For one 16-year-old trans girl with a supportive family who’s starting her junior year in Austin’s Independent School District, this year marks feeling more confident — in her sense of style, in having more friends and being more able to express herself after transitioning during pandemic school shutdowns. She asked to be anonymous due to Texas’ attempts to criminalize families that obtain gender-affirming care for trans minors.

She feels safe at her school largely due to supportive teachers and friends — and because not many of the people she knows at school know or care that she is transgender. This year, teachers asked students to fill out a Google doc with their pronouns and preferred name — and if those are the same at home and at school. That helped her feel at ease.

“I am worried about other kids who aren’t as well off or as privileged as me,” she said. “If there’s a kid and they’re trans, but they’re not out to their parents or they haven’t had that gender marker change or the name change … it’s hard to go through school while also being validated and just respected.”

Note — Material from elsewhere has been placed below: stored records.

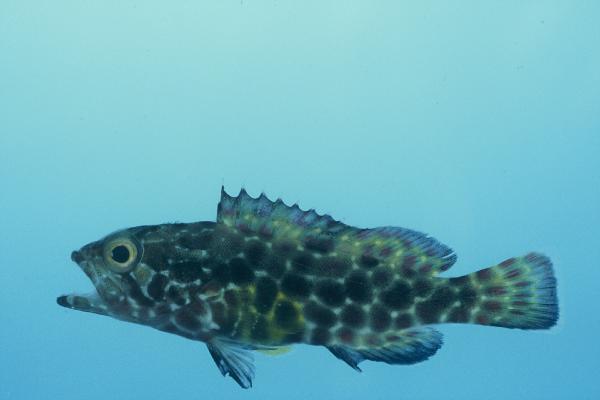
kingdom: Animalia
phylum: Chordata
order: Perciformes
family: Serranidae
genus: Epinephelus
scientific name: Epinephelus merra
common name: Honeycomb grouper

Jason Stanford, spokesperson for the Austin school district, said that the district aims to be welcoming for LGBTQ+ and trans students, who should be able to use bathrooms according to their gender identity, or single-stall facilities if that student is worried about bullying.

“If I have to choose between an angry parent and making a kid feel safe, me and everyone I work with is going to make the same choice,” he said. “I think too often in these discussions, we center the emotional security of adults at the expense of children.”